One innovation that the Spanish Crown made for the system in the New World is that all lands belonged to the Crown and native peoples were declared to be have equivalent status as Castilian subjects, so the similarly were supposed to be exempt from slavery but they weren’t exempt from compelled labor as subjects. Instead, what we think of as conquistadors were more properly encomendors but were usually also military captains commanding troops. So, they’d be entitled to a contracted amount of labor from the native populations in the lands they’d been granted, but the trick was figuring out how to compel it (SEE ALSO: all the murder, infinite wars, and divide & conquer). And, hooboy, they better figure it out fast because the juice was running and they OWED the Crown; if you couldn’t pay in a timely manner, the Crown would be quite happy to name a new encomendor whose first order of business is to return you in chains to Madrid. The other innovation was that encomiendas in the New World weren’t hereditary, it only lasted two generations, in hopes of generating the settlements and freeholds that generated even more tax. One would hope that you and your family had found a way to become fabulously wealthy forever by the time your grandkids lost the contract.

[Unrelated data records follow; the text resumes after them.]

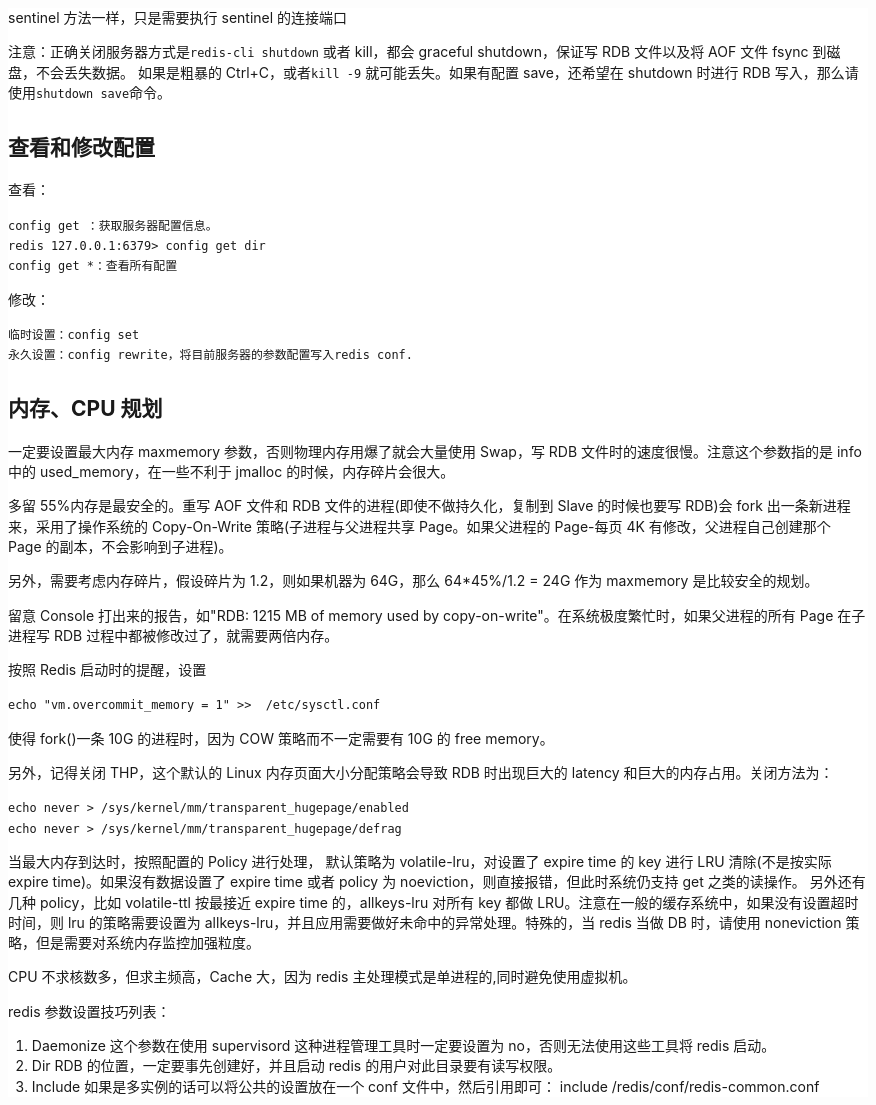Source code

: sentinel 方法一样，只是需要执行 sentinel 的连接端口

注意：正确关闭服务器方式是`redis-cli shutdown` 或者 kill，都会 graceful shutdown，保证写 RDB 文件以及将 AOF 文件 fsync 到磁盘，不会丢失数据。 如果是粗暴的 Ctrl+C，或者`kill -9` 就可能丢失。如果有配置 save，还希望在 shutdown 时进行 RDB 写入，那么请使用`shutdown save`命令。

## 查看和修改配置

查看：

    config get ：获取服务器配置信息。
    redis 127.0.0.1:6379> config get dir
    config get *：查看所有配置

修改：

    临时设置：config set
    永久设置：config rewrite，将目前服务器的参数配置写入redis conf.

## 内存、CPU 规划

一定要设置最大内存 maxmemory 参数，否则物理内存用爆了就会大量使用 Swap，写 RDB 文件时的速度很慢。注意这个参数指的是 info 中的 used_memory，在一些不利于 jmalloc 的时候，内存碎片会很大。

多留 55%内存是最安全的。重写 AOF 文件和 RDB 文件的进程(即使不做持久化，复制到 Slave 的时候也要写 RDB)会 fork 出一条新进程来，采用了操作系统的 Copy-On-Write 策略(子进程与父进程共享 Page。如果父进程的 Page-每页 4K 有修改，父进程自己创建那个 Page 的副本，不会影响到子进程)。

另外，需要考虑内存碎片，假设碎片为 1.2，则如果机器为 64G，那么 64\*45%/1.2 = 24G 作为 maxmemory 是比较安全的规划。

留意 Console 打出来的报告，如"RDB: 1215 MB of memory used by copy-on-write"。在系统极度繁忙时，如果父进程的所有 Page 在子进程写 RDB 过程中都被修改过了，就需要两倍内存。

按照 Redis 启动时的提醒，设置

```shell
echo "vm.overcommit_memory = 1" >>  /etc/sysctl.conf
```

使得 fork()一条 10G 的进程时，因为 COW 策略而不一定需要有 10G 的 free memory。

另外，记得关闭 THP，这个默认的 Linux 内存页面大小分配策略会导致 RDB 时出现巨大的 latency 和巨大的内存占用。关闭方法为：

```shell
echo never > /sys/kernel/mm/transparent_hugepage/enabled
echo never > /sys/kernel/mm/transparent_hugepage/defrag
```

当最大内存到达时，按照配置的 Policy 进行处理， 默认策略为 volatile-lru，对设置了 expire time 的 key 进行 LRU 清除(不是按实际 expire time)。如果沒有数据设置了 expire time 或者 policy 为 noeviction，则直接报错，但此时系统仍支持 get 之类的读操作。 另外还有几种 policy，比如 volatile-ttl 按最接近 expire time 的，allkeys-lru 对所有 key 都做 LRU。注意在一般的缓存系统中，如果没有设置超时时间，则 lru 的策略需要设置为 allkeys-lru，并且应用需要做好未命中的异常处理。特殊的，当 redis 当做 DB 时，请使用 noneviction 策略，但是需要对系统内存监控加强粒度。

CPU 不求核数多，但求主频高，Cache 大，因为 redis 主处理模式是单进程的,同时避免使用虚拟机。

redis 参数设置技巧列表：

1. Daemonize 这个参数在使用 supervisord 这种进程管理工具时一定要设置为 no，否则无法使用这些工具将 redis 启动。
2. Dir RDB 的位置，一定要事先创建好，并且启动 redis 的用户对此目录要有读写权限。
3. Include 如果是多实例的话可以将公共的设置放在一个 conf 文件中，然后引用即可： include /redis/conf/redis-common.conf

Which brings me to Florida. Walking a lush path in Galicia one day, where it was hot & humid and the weather couldn’t decide if it wanted to rain or not, I bitterly remarked to Fr. Gabriel “Okay, I understand why someone from here might have gotten on a leaky boat, gotten to Florida and decided it wasn’t that all that bad.”

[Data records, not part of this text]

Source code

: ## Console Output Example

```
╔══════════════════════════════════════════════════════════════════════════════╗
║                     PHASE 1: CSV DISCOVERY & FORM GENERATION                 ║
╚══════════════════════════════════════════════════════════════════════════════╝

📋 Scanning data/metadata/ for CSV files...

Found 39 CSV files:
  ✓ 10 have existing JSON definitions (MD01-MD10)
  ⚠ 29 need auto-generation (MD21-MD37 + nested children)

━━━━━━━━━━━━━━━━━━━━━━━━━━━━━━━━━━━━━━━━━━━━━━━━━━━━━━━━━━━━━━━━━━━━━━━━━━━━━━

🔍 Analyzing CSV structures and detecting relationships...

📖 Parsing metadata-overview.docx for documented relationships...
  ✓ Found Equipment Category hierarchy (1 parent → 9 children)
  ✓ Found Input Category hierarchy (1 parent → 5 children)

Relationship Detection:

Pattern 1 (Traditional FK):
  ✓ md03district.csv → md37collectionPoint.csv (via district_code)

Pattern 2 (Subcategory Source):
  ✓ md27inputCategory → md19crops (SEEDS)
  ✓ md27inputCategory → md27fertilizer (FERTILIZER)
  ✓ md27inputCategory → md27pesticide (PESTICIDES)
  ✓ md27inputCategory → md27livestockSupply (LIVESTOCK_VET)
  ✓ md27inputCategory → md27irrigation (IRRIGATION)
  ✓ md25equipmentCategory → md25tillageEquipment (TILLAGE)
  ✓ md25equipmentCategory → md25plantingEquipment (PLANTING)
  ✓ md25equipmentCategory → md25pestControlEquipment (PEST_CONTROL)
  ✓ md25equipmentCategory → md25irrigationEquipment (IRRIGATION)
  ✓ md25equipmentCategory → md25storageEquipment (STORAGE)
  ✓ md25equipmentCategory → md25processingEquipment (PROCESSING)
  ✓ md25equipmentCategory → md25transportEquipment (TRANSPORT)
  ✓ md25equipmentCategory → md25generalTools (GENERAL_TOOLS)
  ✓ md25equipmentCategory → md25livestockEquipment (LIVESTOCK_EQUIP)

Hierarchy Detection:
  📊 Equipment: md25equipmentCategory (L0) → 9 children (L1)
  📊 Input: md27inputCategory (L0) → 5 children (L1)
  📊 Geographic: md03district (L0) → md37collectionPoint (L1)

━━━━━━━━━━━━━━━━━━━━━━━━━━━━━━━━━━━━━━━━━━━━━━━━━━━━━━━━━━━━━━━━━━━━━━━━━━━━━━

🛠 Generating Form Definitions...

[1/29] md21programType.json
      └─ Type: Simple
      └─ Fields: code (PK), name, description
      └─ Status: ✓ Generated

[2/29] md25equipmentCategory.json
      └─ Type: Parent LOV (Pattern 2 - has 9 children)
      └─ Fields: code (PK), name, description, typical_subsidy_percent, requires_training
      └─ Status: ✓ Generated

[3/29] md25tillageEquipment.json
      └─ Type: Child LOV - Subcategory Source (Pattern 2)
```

In general, encomiendas worked out pretty well for the Crown and the encomendors, less so for the native populations. So well in fact, Spain was granting them to anyone from anywhere provided you took a Hispanicized version of your name and swore to the Crown (the name the Russian fur trader José Bolchoff comes to mind). But there were some places where it just didn’t seem to work out, like La Florida. Successful encomiendas didn’t get a new encomendor and in a few generations it stopped and it wasn’t eligible for another. While Alta California was the new most remote place on Earth, relative to Madrid, at least it was pleasant and profitable, just…very far away. I have always said that Florida was a state founded on real estate scams but did not quite understand how this went all the way back. Florida was much closer to Spain but its rich resources consisted of [checks notes] tropical diseases, various bitey things and death at the hands of local tribes. The encomiendas in Florida failed every single goddamn time but the Crown seemed to find a never-ending string of suckers, mostly from Asturias, Extremaduras, and Galicia willing to give it a go. Ponce de Leon may have been the first true Floridian in that not only was he a failed encomendor but, after death enticed more to come to his deadly swampland with fanciful tales.

Until the advent of air conditioning, the settlement of Florida was barely more than pirate hideouts and cursory anti-piracy efforts. Some might argue not much has changed.